Four guys from Liverpool, England, who talked in a funny accent that vanished when they sang. I didn’t understand that—nor the fact that girls just screamed and shrieked over them. It was infuriating. But their music was something different—it was EXCITING in a way that I didn’t understand. And it wasn’t the same as the sugar-sweet singing that was a daily diet on whatever kind of cheap radio was in a car or at home. Not only their singing, but the way they looked—and kept changing their appearance. It was their clothes too: the Beatles influenced my clothes and how I looked. I wore “Beatle Boots” as a 5th grader, and it was the talk of the classroom. I didn’t know what was so important, but if ANYTHING these guys did could make me seem noticed, I was impressed.
If they said it was cool, then it was so. But it was the THOUGHT that they approved of it. And their music kept shifting. When they released “Sgt. Pepper’s Lonely Heart’s Club Band” in 1966, I was stunned. NO ONE understood it, but we all talked about it. Even adults found it mesmerizing. When the “White Album” came out later, it was the same thing all over: what the hell had happened to them, but more importantly, what was the message for us? The fact that radio stations that I could access on my cheap hand-held AM transistor radio MIGHT play a Beatles song was like looking for water in the desert: you KNEW it might be there, but you had no idea of when it would be found.

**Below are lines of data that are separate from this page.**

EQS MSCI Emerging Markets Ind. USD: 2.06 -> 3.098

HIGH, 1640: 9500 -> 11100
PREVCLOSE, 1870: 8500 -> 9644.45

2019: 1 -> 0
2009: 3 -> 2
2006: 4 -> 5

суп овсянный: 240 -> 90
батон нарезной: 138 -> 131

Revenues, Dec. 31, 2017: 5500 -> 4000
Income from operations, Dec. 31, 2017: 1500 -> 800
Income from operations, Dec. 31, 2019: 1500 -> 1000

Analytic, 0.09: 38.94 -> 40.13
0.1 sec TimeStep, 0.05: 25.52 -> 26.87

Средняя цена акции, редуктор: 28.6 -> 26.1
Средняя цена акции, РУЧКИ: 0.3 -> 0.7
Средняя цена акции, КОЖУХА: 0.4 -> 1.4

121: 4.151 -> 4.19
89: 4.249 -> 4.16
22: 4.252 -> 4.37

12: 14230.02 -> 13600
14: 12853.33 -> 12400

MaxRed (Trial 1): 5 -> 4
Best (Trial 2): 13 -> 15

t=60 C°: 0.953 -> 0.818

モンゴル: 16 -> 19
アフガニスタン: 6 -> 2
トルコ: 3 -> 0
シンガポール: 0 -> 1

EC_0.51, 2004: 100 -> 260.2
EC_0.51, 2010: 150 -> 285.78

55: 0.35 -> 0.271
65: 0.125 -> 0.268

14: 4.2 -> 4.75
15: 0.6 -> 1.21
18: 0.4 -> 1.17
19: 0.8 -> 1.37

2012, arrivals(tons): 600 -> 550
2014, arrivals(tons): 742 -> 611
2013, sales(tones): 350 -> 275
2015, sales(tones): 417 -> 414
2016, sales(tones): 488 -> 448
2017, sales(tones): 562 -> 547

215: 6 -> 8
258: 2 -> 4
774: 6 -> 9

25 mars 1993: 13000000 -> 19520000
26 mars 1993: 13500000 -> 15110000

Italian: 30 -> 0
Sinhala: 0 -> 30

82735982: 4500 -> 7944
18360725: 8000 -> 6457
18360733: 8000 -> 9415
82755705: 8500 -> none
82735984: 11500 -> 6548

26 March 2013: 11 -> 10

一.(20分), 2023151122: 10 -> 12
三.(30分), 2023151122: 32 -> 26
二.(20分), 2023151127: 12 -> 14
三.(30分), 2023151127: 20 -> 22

The end of the band as a unit was like losing a trusted family member—and there were the hopes that they would someday reform just one more time. When they released “Abbey Road,” it was like the magic had been made complete once again. And this new thing called “FM radio” was around now—and it was amazing! It was both underground and contemporary—and they PLAYED the Beatles with a passion. But the only way to get access to FM radio was to hope that my parents somehow got the idea that music was cool—and my mother got a large stereo console unit. It was like a doorway to a higher realm. In 1968, “Hey Jude” came out, and it was on the radio for WEEKS at length. It was the ONLY song that mattered—and the fact that it was much longer than anything else at the time was worth the difference. When the Beatles did solo material (George and Paul were the first), we all bought it like it was food for our ears. We also had our critical views of who did what and how it compared to the original group.

We changed when they changed their hairstyle. Guys either refused and wore short hair or became long-hair followers. Hippies were part of the “this is going to be me” ideal of my upcoming teen years, and at 17, I just stopped going to a barber. I remember that when I went to high school that year, someone noticed it and nudged a classmate in disapproval—but I didn’t care. The BEATLES were my role models.

The news that George Harrison was playing a concert in New York in 1971 was phenomenal. Not that I could have afforded a ticket nor a way to go, but the IDEA that a Beatle was playing so close was so tantalizing. And I remember hearing from people who went how they responded when Bob Dylan came out on stage. If the crowd was pumped up at George and his pals, the site of Dylan drove them into a frenzy. So it was the FRIENDS of the Beatles that made us wild too.
The end—or the realization that it was all over—came for me when I heard that John Lennon was murdered. That was like killing Michelangelo, or maybe Da Vinci. You didn’t kill an artist—not someone who had won our hearts because he declared so many times that “All You Need is Love.” That was our hope: that the violence of the ‘60s would end, and along with it, the atrocity of men and women lost in Southeast Asia in the Vietnam War. We had lost one of our Great Heroes; one of our Voices. We lost one of our emotional and social godfathers. We had lost one of our most precious Designers of our future.